Nel vasto panorama delle neuroscienze, una nuova prospettiva emerge dallo studio della materia grigia del cervello umano: i neuroni potrebbero non esistere in uno stato fisico fisso, ma piuttosto oscillare tra due fasi della materia, mantenendo così un equilibrio delicato e dinamico che sfida le nostre concezioni tradizionali. Questa teoria, avanzata da un gruppo di ricercatori della Northwestern University e pubblicata sulla rivista Communications Physics, apre nuove frontiere nella comprensione della complessità cerebrale. Questo concetto rivoluzionario ha il potenziale di riscrivere le regole stesse della neurobiologia moderna, suggerendo che il cervello umano possa funzionare come un sistema in costante transizione tra ordine e caos, sfruttando al massimo la sua flessibilità e adattabilità per adattarsi alle sfide e alle variazioni ambientali.
L’equilibrio tra due fasi: una teoria rivoluzionaria
Secondo l’autrice principale dello studio, Helen Ansell, il cervello umano sembra avvicinarsi a una “transizione di fase“, un concetto ben noto nella fisica che descrive il momento in cui un sistema si trova esattamente al limite tra due stati fisici distinti. Questo fenomeno è paragonabile al passaggio dell’acqua dallo stato solido a quello liquido, in cui le molecole si muovono liberamente senza confini netti tra le due fasi.
Nel contesto cerebrale, questo equilibrio instabile suggerisce che i neuroni possano essere in uno stato costante di transizione tra due modalità di funzionamento, anziché essere bloccati in un unico stato statico. Questa scoperta non solo solleva domande fondamentali sulla natura della coscienza e dell’intelligenza, ma apre anche una finestra sulla comprensione di come le strutture biologiche possano adattarsi e rispondere dinamicamente agli stimoli interni ed esterni, rivelando così nuove possibilità per trattamenti medici e approcci terapeutici che sfruttano questa conoscenza avanzata delle dinamiche neuronali.
La struttura frattale dei neuroni
Un elemento chiave nel supporto di questa teoria è la struttura dei neuroni stessi, identificati come frattali.
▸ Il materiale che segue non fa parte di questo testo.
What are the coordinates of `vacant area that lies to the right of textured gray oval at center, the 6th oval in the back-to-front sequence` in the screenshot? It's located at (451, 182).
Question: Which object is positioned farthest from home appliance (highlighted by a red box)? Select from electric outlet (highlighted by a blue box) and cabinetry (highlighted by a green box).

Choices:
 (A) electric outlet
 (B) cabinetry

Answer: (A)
Queste forme autosimili, note anche come “invarianti di scala“, sono caratteristiche della complessità e dell’organizzazione neuronale. Ciò significa che indipendentemente dalla scala a cui si osservano, i neuroni mostrano una similitudine nella loro struttura, evidenziando una profonda interconnessione tra le varie parti del cervello.
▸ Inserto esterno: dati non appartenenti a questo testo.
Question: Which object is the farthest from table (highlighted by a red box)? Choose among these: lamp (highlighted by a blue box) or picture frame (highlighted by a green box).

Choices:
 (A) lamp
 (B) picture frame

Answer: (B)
Questa invarianza di scala suggerisce un’organizzazione altamente sofisticata e dinamica, che potrebbe essere cruciale per il funzionamento complesso del cervello umano. L’identificazione di queste strutture frattali nei neuroni non solo rivela un livello di complessità sorprendente all’interno del cervello umano, ma suggerisce anche che la capacità di apprendimento, memoria e adattamento potrebbe essere intrinsecamente legata alla natura frattale delle reti neuronali, aprendo così la strada a nuove metodologie di ricerca e applicazioni tecnologiche che mirano a imitare o potenziare tali processi biologici fondamentali.
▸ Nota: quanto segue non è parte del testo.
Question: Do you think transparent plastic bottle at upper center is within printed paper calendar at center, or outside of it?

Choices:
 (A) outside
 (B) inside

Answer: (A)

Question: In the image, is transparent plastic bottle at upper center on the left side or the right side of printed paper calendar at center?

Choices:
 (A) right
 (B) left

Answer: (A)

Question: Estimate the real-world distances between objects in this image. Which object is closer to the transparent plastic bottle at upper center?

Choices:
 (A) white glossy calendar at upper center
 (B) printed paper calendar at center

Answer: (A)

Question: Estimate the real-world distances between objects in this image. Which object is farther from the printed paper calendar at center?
La “criticità”: oltre il cervello umano
Un aspetto intrigante della ricerca è la scoperta che queste proprietà di criticità non sono esclusive del cervello umano. Gli scienziati hanno esteso il loro studio ai cervelli di moscerini della frutta e topi, trovando che anche in queste piccole ma complesse strutture biologiche emergono segni di criticità.
Nonostante le dimensioni e le complessità apparentemente diverse, la natura della criticità sembra essere universale tra tutti i tipi di cervelli, suggerendo un principio fondamentale di organizzazione e funzionamento neurale che trascende le differenze biologiche superficiali. Questa scoperta rivela una profonda interconnessione tra tutte le forme di vita, evidenziando come le stesse leggi fisiche e biologiche possano sottendere processi complessi in ogni angolo dell’universo vivente.
Le dichiarazioni dell’esperto
Nonostante i progressi significativi, gli scienziati avvertono che molto resta da esplorare e comprendere. Ulteriori studi saranno cruciali per confermare e ampliare questi risultati, specialmente attraverso l’applicazione di analisi simili su una gamma più ampia di ricostruzioni cerebrali. Il dottor István Kovács, coautore dello studio, ha sottolineato che “queste scoperte richiamano parallelismi sorprendenti con i sistemi critici studiati in fisica“, suggerendo che il cervello umano e altri sistemi complessi possano condividere meccanismi di regolazione fondamentali.
Questa connessione tra neuroscienza e fisica apre la strada a nuove collaborazioni interdisciplinari, che potrebbero rivelare non solo i segreti del cervello umano, ma anche informazioni cruciali su come progettare e sviluppare intelligenze artificiali più avanzate e capaci di adattarsi dinamicamente alle variazioni dell’ambiente.